"Would you like a little more?" asked Gertrude, smiling.
Ettie shivered, and closed her eyes.
"No; I don't like it. I guess it ain't polite to say so, but—Oh, of course maybe I'd like it if I was well, but it made me sick that time, an' so I don't like it now when I am sick." She laughed in a childish way, and then she drew Gertrude's face down near her own. "Say, I'll tell you the solemn truth. It made me tight that day. He told me so afterwards, n' I guess it did."
Here was a revelation, indeed. Gertrude stroked the fluffy hair, gently. She was trying to think of just the right thing to say. It was growing dark in the room. Ettie reached up again and drew Gertrude's face down. "Say," she whispered, "you won't be mad at me for that, will you? He told me I wasn't to blab to anybody; but it always seems as if you wouldn't be mad at me, and"—she began to weep again.

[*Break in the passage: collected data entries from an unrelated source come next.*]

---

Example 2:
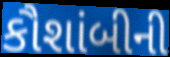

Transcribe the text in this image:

કૌશાંબીની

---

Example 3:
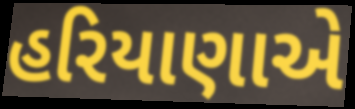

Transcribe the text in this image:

હરિયાણાએ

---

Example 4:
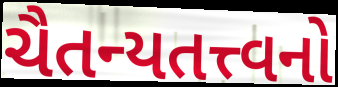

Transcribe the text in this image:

ચૈતન્યતત્ત્વનો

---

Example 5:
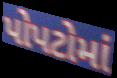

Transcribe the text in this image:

પોપટોમાં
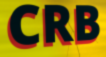
CRB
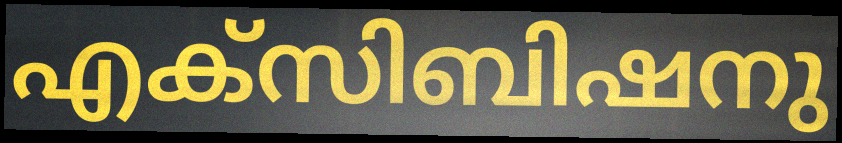
എക്സിബിഷനു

"Don't cry," said Gertrude, again, gently. "Of course I am not angry with you. I am sorry it happened, but—Ettie, who is he?" Ettie sobbed on, and held her arms close about Gertrude's neck. Again the older girl said, with lips close to the child's ear:
"Don't you think it would be better to tell me who 'he' is? Is he so young as to not know better than to advise you that way, dear?"
"He's forty," sobbed Ettie, "an' he's rich, an' he's got a girl of his own as big as me. I saw her one day in the store. He's the cashier."

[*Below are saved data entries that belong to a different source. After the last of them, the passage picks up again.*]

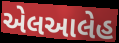
એલઆલેહ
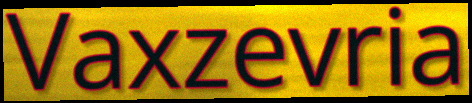
Vaxzevria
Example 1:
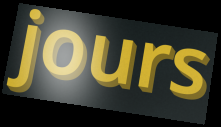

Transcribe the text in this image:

jours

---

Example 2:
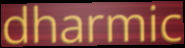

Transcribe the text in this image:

dharmic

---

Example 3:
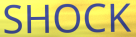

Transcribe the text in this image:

SHOCK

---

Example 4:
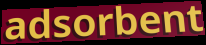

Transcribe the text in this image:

adsorbent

Gertrude shivered, and the child felt the movement.
"Don't you ever, ever tell," she panted, "or he'll kill me—and so would pa."
"Oh, he would, would he?" exclaimed Francis, who had stolen silently into the room and had stood unobserved in the darkness. "The cashier! the mean devil! I always hated his beady eyes, and he tried his games on me! But I'll kill him before he shall go—do you any real harm, Ettie! I will! I will! Why didn't you tell me? I watched for a while and then I thought—I thought he had given it up. Oh, Ettie, Ettie!" The tall form of the girl seemed to rise even higher in the darkness, and one could feel the fire of her great eyes. Her hands were clenched and her muscles tense.